Matteo would be about his age
. Jogun thought about calming him, but had no calm to give. He sat back, wondering if he’d have any comforting words when he found his freshly-Dosed little brother.
If
he found him.

Finally the main facility appeared in the porthole. The pilot dropped the Scout low and set the craft to textbook approach speed. Seventy-five percent slower than they had been going. Jogun’s stomach turned. He felt the retch building inside. Wiping sweat from his brow, he looked again out the window. Squinted.

He’d never seen the place so busy. Dozens of new Crawlers formed splaying lines of traffic from Themis. Every group of them escorted by five Scouts rather than the usual three. And the ground personnel. Inmates in their EVA suits swarmed along the canyon floor, carrying equipment, repairing power cables, inspecting generators, directing traffic. Thousands of them, each with the rigid control of a fresh Dose. Jogun’s mouth gaped open and for the first time in six years a flicker of anger lingered inside of him.

When the Scout hatch opened, Jogun pushed his way out onto the hangar ramp. Everywhere, new inmates occupied themselves with their parts in the Helium-3 production machine. Walking down among them, Jogun could smell the faint perfume of Rasalla. The spices of the Falari Market at midday. The sweat of Sway addicts. The sour-sweet stink of a Blue Lady’s blessing. All fading in place of plastic, dust, ozone, and industrial byproduct.

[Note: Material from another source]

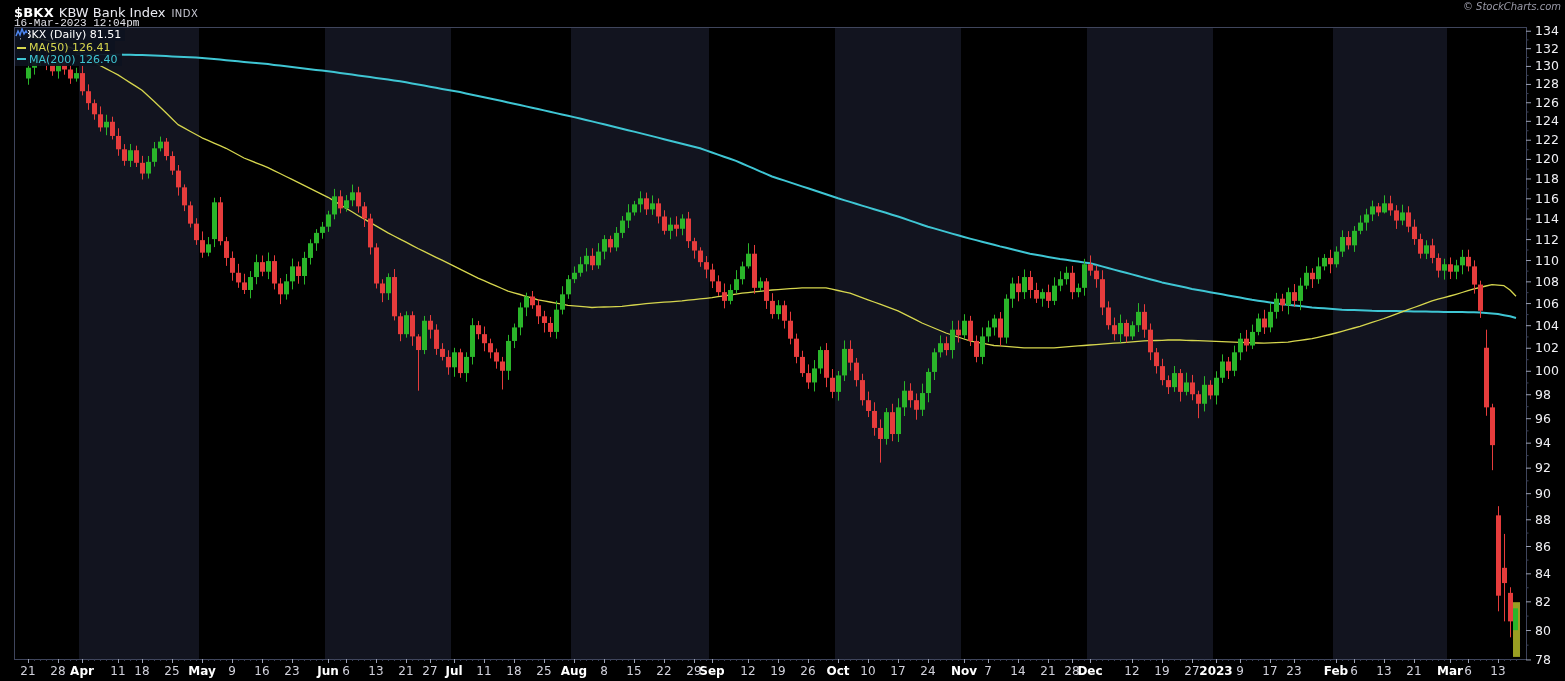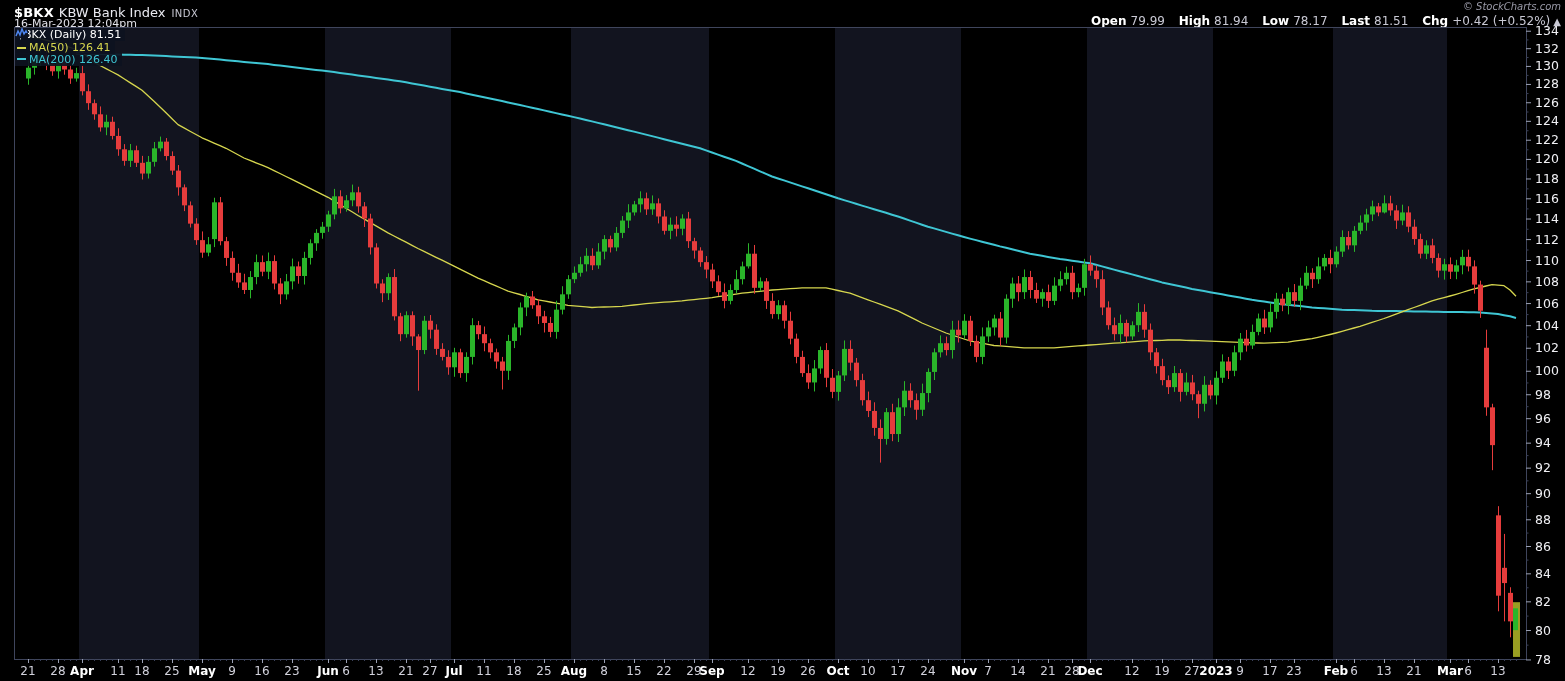"16-Mar-2023 12:04pm" .date { font-family: none -> Liberation Mono, monospace }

Jogun scanned the faces. All so young and so strong, familiar and yet still strangers.
Have I been gone that long?
A boy brushed past him, toting a duffel bag of Crawler tools. Jogun missed the face but definitely heard something. A cough, then a wheeze.

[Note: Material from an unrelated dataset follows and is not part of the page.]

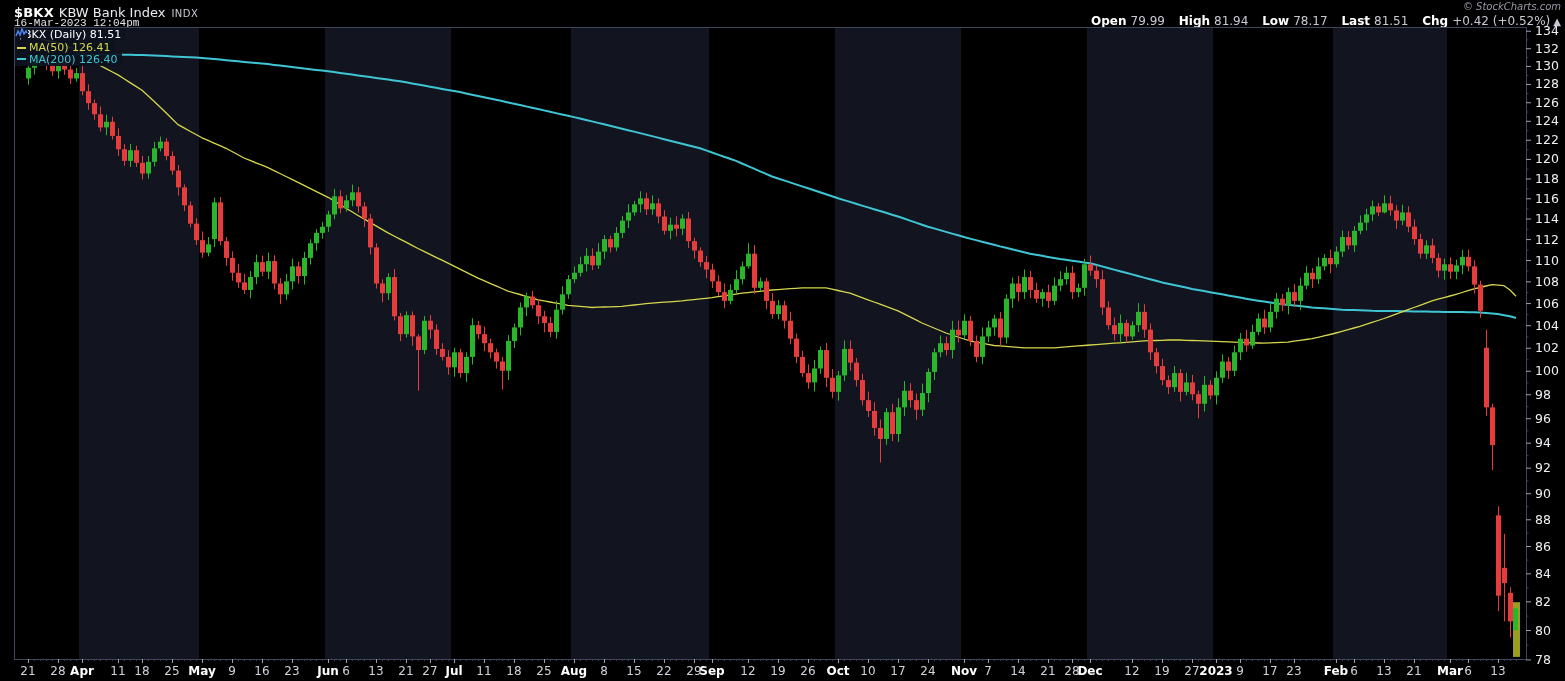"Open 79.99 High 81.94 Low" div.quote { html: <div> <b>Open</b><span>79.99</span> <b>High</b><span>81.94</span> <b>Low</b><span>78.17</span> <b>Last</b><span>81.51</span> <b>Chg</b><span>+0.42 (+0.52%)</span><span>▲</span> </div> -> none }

“Matteo! Little brother?!” He lunged for the boy and caught him by the shoulder. The boy dropped his duffel of tools with a crash. Turned and knelt to pick them up.
Not him
. Though fresh bruises marked his face, neck, and left arm. The EXOs had made him pay for something. Maybe nothing. Jogun turned back to the crowd.

Too many to check one-by-one. He could call out, but not without attracting attention. And Matteo might not know his name anyway. Only one thing came to mind. The employee terminals sat on the far end of the hangar in an elevated guard-shack. He pushed his way toward it through the shuffling crowd. Lifted a rivet gun from a tool palette on his way.

An A/C unit in the corner pumped fresh, filtered air up into the sealed guard-shack. Themis personnel, the legally employed kind, went through great lengths to protect themselves from the radiation and disease of gen-pop. Jogun checked to make sure nobody watched him, raised the rivet gun, and hesitated. It wasn’t violence. He wasn’t hurting anybody. But the specter of the Dose made him sweat as his finger felt the trigger.
Gotta find him…gotta find him...gotta—
Somewhere in the hangar, a Crawler rumbled to life. Jogun squeezed the trigger in the noise. Felt the hole-punch through the thin sheet-metal. The hiss of air followed. He repeated for the three separate chutes.

As the alarm klaxon blared, Jogun dropped the rivet gun and started walking. Above, hastily suited guards and techs retreated through a backdoor in the shack. Behind, inmates converged on the A/C unit to begin inspection.
Not much time.
Jogun picked up a tool bag, and moved upstairs to the airlock guard.

“Stop!” said the guard through a clear plastic hood. The man placed a hand on the polymer baton at his waist. Stun prongs protruded from the end.

“The airlock has been compromised, sir,” said Jogun in his best robo-tone, “I need to inspect it.”

The guard eyed him suspiciously. Didn’t budge.

“You’re a Crawler operator, not Maintenance,” said the guard.

“I’m certified to assess and repair pressurized environments,” Jogun said. The Themis guards liked to flex authority with the inmates, but had little fear of them. Especially with scrawny, institutionalized ‘old-timers’ like Jogun. It was the new arrivals that scared them. And there were plenty around to be scared of.